• [Your task]: In the records below, render everything from the line containing "редуктор также зависит от угла" down to the line containing "более 40 см3." as a numbered list, skipping any blank lines.

• [Provided entries]:
Start of Block
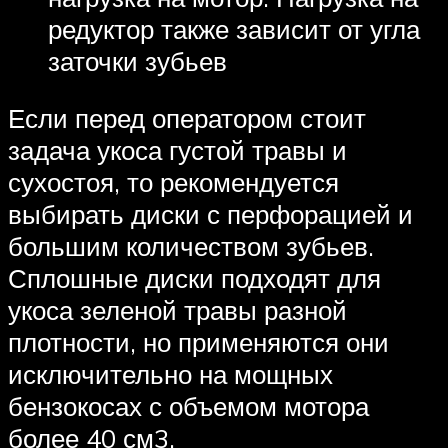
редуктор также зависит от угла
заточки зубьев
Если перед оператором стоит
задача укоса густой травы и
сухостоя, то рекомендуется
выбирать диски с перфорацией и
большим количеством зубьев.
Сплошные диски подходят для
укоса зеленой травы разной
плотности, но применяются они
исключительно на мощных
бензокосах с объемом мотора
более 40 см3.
End of Block
Start of Block
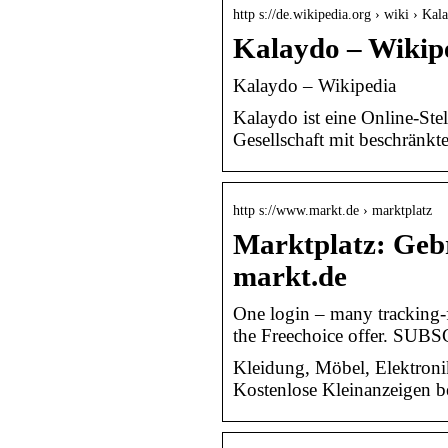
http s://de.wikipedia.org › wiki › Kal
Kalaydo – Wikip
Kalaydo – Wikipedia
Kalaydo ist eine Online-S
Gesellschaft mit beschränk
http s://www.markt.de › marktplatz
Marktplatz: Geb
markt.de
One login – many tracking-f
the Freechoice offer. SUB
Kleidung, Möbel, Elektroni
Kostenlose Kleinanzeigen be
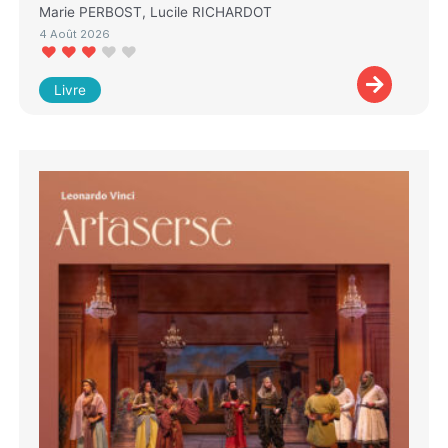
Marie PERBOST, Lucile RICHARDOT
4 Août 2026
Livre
End of Block
• [Answer to this exercise]:
1. редуктор также зависит от угла
2. заточки зубьев
3. Если перед оператором стоит
4. задача укоса густой травы и
5. сухостоя, то рекомендуется
6. выбирать диски с перфорацией и
7. большим количеством зубьев.
8. Сплошные диски подходят для
9. укоса зеленой травы разной
10. плотности, но применяются они
11. исключительно на мощных
12. бензокосах с объемом мотора
13. более 40 см3.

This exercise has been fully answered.